8. A method for retrieval of a piece of music from a database having a database index for each piece of music stored in the database, comprising:

selecting a first piece of music;

finding one or more similar pieces of music by searching best matches for an index of the first piece of music in the database; and

selecting a second piece of music from the similar pieces of music.

9. The method of claim 8, wherein the best match is determined by a weighted distance between moments and/or moment ratios.

10. The method of claim 8, wherein the best match is determined by a distance between densities or cumulated densities.

11. A computer program product, comprising:

means for extracting at least one property of the piece of music from a digital score of the piece of music; and

means for creating the database index for the piece of music using the at least one property.

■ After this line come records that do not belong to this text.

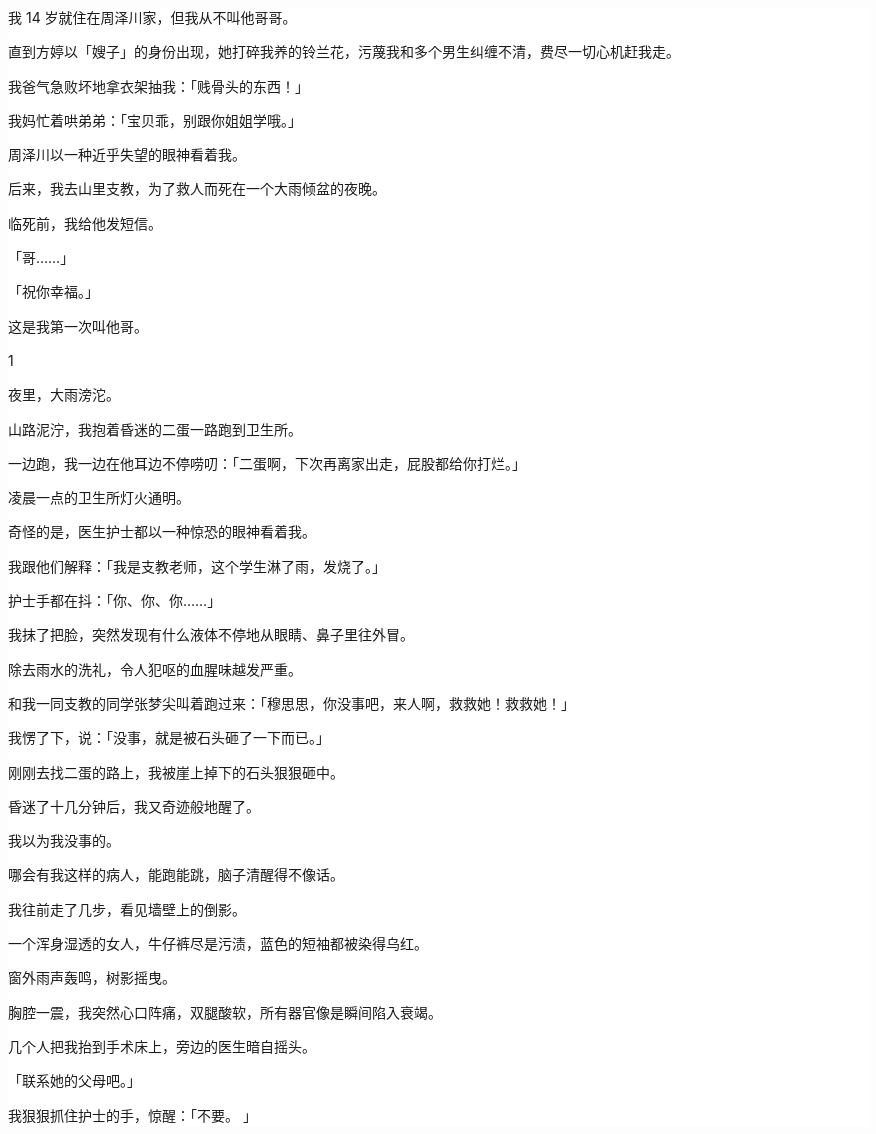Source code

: 我 14 岁就住在周泽川家，但我从不叫他哥哥。

直到方婷以「嫂子」的身份出现，她打碎我养的铃兰花，污蔑我和多个男生纠缠不清，费尽一切心机赶我走。

我爸气急败坏地拿衣架抽我：「贱骨头的东西！」

我妈忙着哄弟弟：「宝贝乖，别跟你姐姐学哦。」

周泽川以一种近乎失望的眼神看着我。

后来，我去山里支教，为了救人而死在一个大雨倾盆的夜晚。

临死前，我给他发短信。

「哥……」

「祝你幸福。」

这是我第一次叫他哥。

1

夜里，大雨滂沱。

山路泥泞，我抱着昏迷的二蛋一路跑到卫生所。

一边跑，我一边在他耳边不停唠叨：「二蛋啊，下次再离家出走，屁股都给你打烂。」

凌晨一点的卫生所灯火通明。

奇怪的是，医生护士都以一种惊恐的眼神看着我。

我跟他们解释：「我是支教老师，这个学生淋了雨，发烧了。」

护士手都在抖：「你、你、你……」

我抹了把脸，突然发现有什么液体不停地从眼睛、鼻子里往外冒。

除去雨水的洗礼，令人犯呕的血腥味越发严重。

和我一同支教的同学张梦尖叫着跑过来：「穆思思，你没事吧，来人啊，救救她！救救她！」

我愣了下，说：「没事，就是被石头砸了一下而已。」

刚刚去找二蛋的路上，我被崖上掉下的石头狠狠砸中。

昏迷了十几分钟后，我又奇迹般地醒了。

我以为我没事的。

哪会有我这样的病人，能跑能跳，脑子清醒得不像话。

我往前走了几步，看见墙壁上的倒影。

一个浑身湿透的女人，牛仔裤尽是污渍，蓝色的短袖都被染得乌红。

窗外雨声轰鸣，树影摇曳。

胸腔一震，我突然心口阵痛，双腿酸软，所有器官像是瞬间陷入衰竭。

几个人把我抬到手术床上，旁边的医生暗自摇头。

「联系她的父母吧。」

我狠狠抓住护士的手，惊醒：「不要。 」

12. The computer program product of claim 11, further comprising means for assigning a numerical value to each pitch value of each of a plurality of voices in the digital score of the piece of music such that a linear scale for plural pitch intervals results.

13. The computer program product of claim 12, further comprising means for performing a statistical analysis of the numerical values.

14. The computer program product of claim 13, further comprising means for averaging the numerical values over the pitch values.

15. The computer program product of claim 14, further comprising means for determining a standard deviation and/or higher statistical moments of the numerical values and/or determining a cumulated density of the numerical values and/or characterizing a shape of a distribution of pitches for each voice or of the averaged numerical values.

16. The computer program product of claim 12, further comprising:

means for determining a sequence of pitch values for each voice; and

means for performing a statistical analysis of the pitch values.

17. A database server computer, comprising logic for executing method acts comprising:

18. The database server computer of claim 17, wherein the method acts further comprise assigning a numerical value to each pitch value of each of a plurality of voices in the digital score of the piece of music such that a linear scale for plural pitch intervals results.

19. The database server computer of claim 17, comprising a database extension for creating an index for a piece of music in the database and having a website for inputting a user request and a user selection of a similar piece of music.